━━ TEXT PROVIDED

Heather MacDonald of the Manhattan Institute documents for readers of Hillsdale College’s Imprimis the negative unintended consequences stemming from the misguided Black Lives Matter movement’s actions.
Unfortunately, when officers back off in high crime neighborhoods, crime shoots through the roof. Our country is in the midst of the first sustained violent crime spike in two decades. Murders rose nearly 17 percent in the nation’s 50 largest cities in 2015, and it was in cities with large black populations where the violence increased the most. Baltimore’s per capita homicide rate last year was the highest in its history. Milwaukee had its deadliest year in a decade, with a 72 percent increase in homicides. Homicides in Cleveland increased 90 percent over the previous year. Murders rose 83 percent in Nashville, 54 percent in Washington, D.C., and 61 percent in Minneapolis. In Chicago, where pedestrian stops are down by 90 percent, shootings were up 80 percent through March 2016.

━━━━
━━ DATASET CONTENT

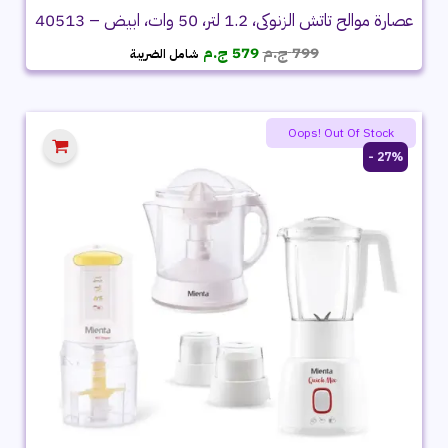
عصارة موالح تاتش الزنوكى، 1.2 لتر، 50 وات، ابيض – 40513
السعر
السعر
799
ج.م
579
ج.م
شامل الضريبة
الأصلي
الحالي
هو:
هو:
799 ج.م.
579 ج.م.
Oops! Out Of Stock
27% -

━━━━

REQUIRED WORK:
**1.** Answer from the text on the violent crime spike:
(a) Which organization is Heather MacDonald with?
(b) By what percentage did homicides in Cleveland increase over the previous year?
(c) By how much were pedestrian stops down in Chicago?
**2.** Resume the text on the violent crime spike, picking up after its final sentence.
The items are separate material from the text on the violent crime spike.

SOLVED TASKS:
**1.**
(a) The Manhattan Institute.
(b) 90 percent.
(c) 90 percent.

**2.**
I first identified the increase in violent crime in May 2015 and dubbed it “the Ferguson effect.” My diagnosis set off a firestorm of controversy on the anti-cop Left and in criminology circles. Despite that furor, FBI Director James Comey confirmed the Ferguson effect in a speech at the University of Chicago Law School last October. Comey decried the “chill wind” that had been blowing through law enforcement over the previous year, and attributed the sharp rise in homicides and shootings to the campaign against cops. Several days later, President Obama had the temerity to rebuke Comey, accusing him (while leaving him unnamed) of “cherry-pick[ing] data” and using “anecdotal evidence to drive policy [and] feed political agendas.” The idea that President Obama knows more about crime and policing than his FBI director is of course ludicrous. But the President thought it necessary to take Comey down, because to recognize the connection between proactive policing and public safety undermines the entire premise of the anti-cop Left: that the police oppress minority communities rather than bring them surcease from disorder.
As crime rates continue to rise, the overwhelming majority of victims are, as usual, black—as are their assailants. But police officers are coming under attack as well. In August 2015, an officer in Birmingham, Alabama, was beaten unconscious by a convicted felon after a car stop. The suspect had grabbed the officer’s gun, as Michael Brown had tried to do in Ferguson, but the officer hesitated to use force against him for fear of being charged with racism. Such incidents will likely multiply as the media continues to amplify the Black Lives Matter activists’ poisonous slander against the nation’s police forces.